Лейтенант усмехнулся:

— А твоя батарея, Герхард?

— Каким-то чудом у меня уцелело несколько орудий. Четвертая и пятая батареи объединены.

— По сравнению с другими и это кое-что, — заметил Тиль и, желая переменить тему разговора, спросил: — О Грапентине или о Дернберге что-нибудь говорили на совещании?

— Ни звука.

Между тем от командира вышел Клазен и, остановившись, сказал:

— Господа заверяют друг друга во взаимном уважении, не так ли?

— Мы глубоко уважаем только дерьмо, — парировал Генгенбах.

— Господин обер-лейтенант, вы, как мне кажется, потеряли веру в нашу окончательную победу. — Клазен явно подражал Мойзелю.

Генгенбах приложил руку к козырьку фуражки:

— Ваше дело командовать нами.

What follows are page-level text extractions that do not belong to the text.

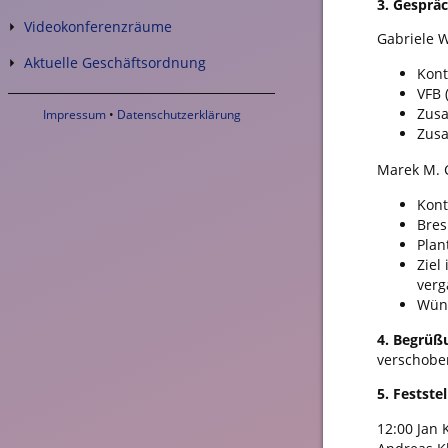
3. Gespräc
Videokonferenzräume
Gabriele W
Aktuelle Geschäftsordnung
Kont
VFB 
Zusa
Impressum
•
Datenschutzerklärung
Zusa
Marek M. 
Kont
Bres
Plan
Ziel
verg
Wüns
4. Begrüß
verschobe
5. Festst
12:00 Jan 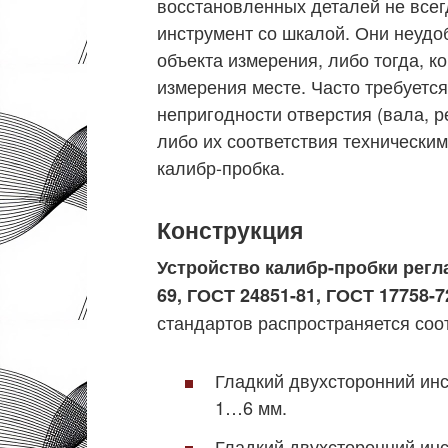
восстановленных деталей не всег
инструмент со шкалой. Они неудо
объекта измерения, либо тогда, к
измерения месте. Часто требуется
непригодности отверстия (вала, 
либо их соответствия техническим
калибр-пробка.
Конструкция
Устройство калибр-пробки рег
69, ГОСТ 24851-81, ГОСТ 17758-7
стандартов распространяется соо
Гладкий двухсторонний ин
1…6 мм.
Гладкий двухсторонний ин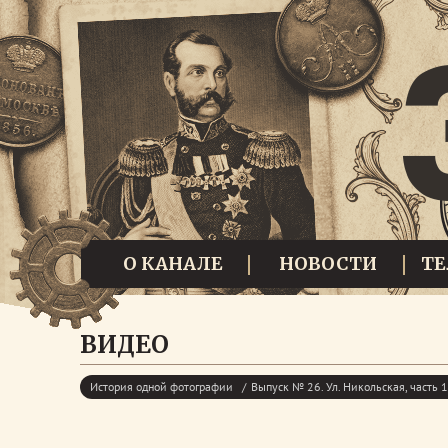
О КАНАЛЕ
НОВОСТИ
Т
ВИДЕО
История одной фотографии
Выпуск № 26. Ул. Никольская, часть 1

Ладно, Хинрих, пошли! — Генгенбах кивнул, словно хотел сказать: «Эх, парень, парень! И наложим же мы в штаны!» И пошел по лестнице наверх.

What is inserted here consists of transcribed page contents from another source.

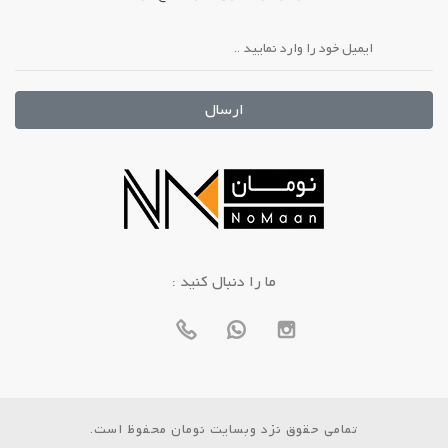
ارسال
: ما را دنبال کنید
تمامی حقوق نزد وبسایت نومان محفوظ است.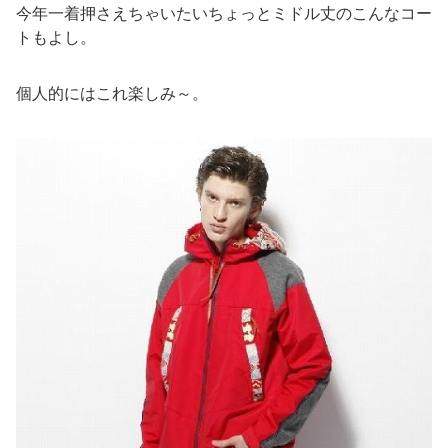
今年一着押さえちゃいたいちょっとミドル丈のこんなコー
トもよし。
個人的にはこれ楽しみ～。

Тиль перенес обстановку на свою карту.

«К черту философию! — думал он. — Меня мучит жажда, такая же, как в старые добрые времена, когда мы сидели у Средиземного моря, занимая транзитную территорию между Восточным фронтом и Атлантикой. Неплохо, когда в машине лежит несколько бутылок шнапса».

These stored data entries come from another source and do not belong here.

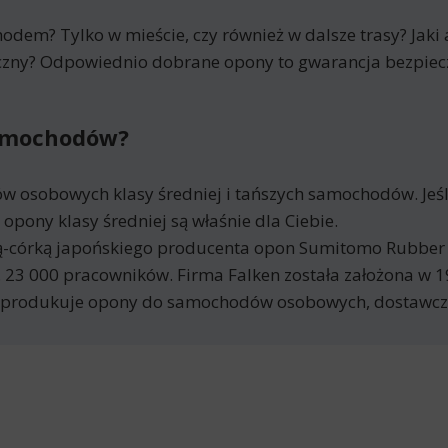
odem? Tylko w mieście, czy również w dalsze trasy? Jaki 
miczny? Odpowiednio dobrane opony to gwarancja bezpiec
samochodów?
 osobowych klasy średniej i tańszych samochodów. Jeśli
 opony klasy średniej są właśnie dla Ciebie.
-córką japońskiego producenta opon Sumitomo Rubber Ind
 23 000 pracowników. Firma Falken została założona w 1
en produkuje opony do samochodów osobowych, dostawczy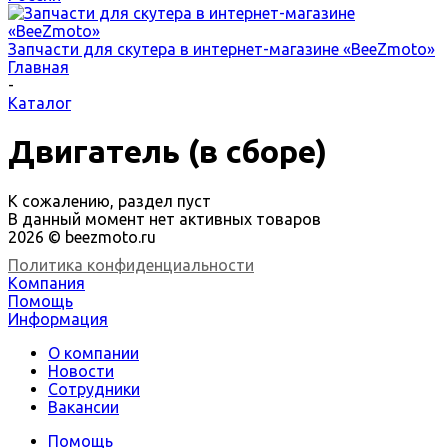
Запчасти для скутера в интернет-магазине «BeeZmoto»
Главная
-
Каталог
Двигатель (в сборе)
К сожалению, раздел пуст
В данный момент нет активных товаров
2026 © beezmoto.ru
Политика конфиденциальности
Компания
Помощь
Информация
О компании
Новости
Сотрудники
Вакансии
Помощь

Рорбек все еще спал, опустив голову на руки и вытянув ноги.

Тиль вышел на воздух. Небо было расчерчено трассами множества снарядов. Было далеко за полночь, край неба на горизонте начал чуть заметно алеть.

«Нужно научиться забывать, — подумал Тиль, — забывать любовь, войну, Дениз… Здорово не повезло Гансу Рорбеку. Мысль о Мартине до сих пор мучает его не меньше, чем вчерашняя встреча с Эйзельтом, случай с юношей Кубицей или Нойманом. Но сможет ли Рорбек когда-нибудь забыть все это? Для меня лично самое гнусное, что мне до сих пор преподносила война… связано с Альтдерфером, капитаном Алоизом Альтдерфером».

Когда Тиль снова спустился в подвал, Рорбек проснулся и открыл глаза. Откупорили бутылку и водрузили ее на стол. Рорбек взял ее в руку и долго задумчивым взглядом рассматривал пеструю этикетку. Затем не спеша отпил прямо из горлышка, словно это был всего лишь лимонад. Отпил примерно на три пальца и передал бутылку Тилю.

— Если бы мой отец хоть раз попробовал такого коньяку… — задумчиво произнес Тиль. — Большую часть своей жизни он возился с железными болванками, но всегда надеялся на то, что его сын будет удачливее.

— Мне такие пожелания очень хорошо знакомы.

— Моя мать… руки у нее всегда были разъедены щелоком от частых стирок. Она обстирывала господ, лишь бы только я мог получить образование.

Рорбек отпил из бутылки большой глоток.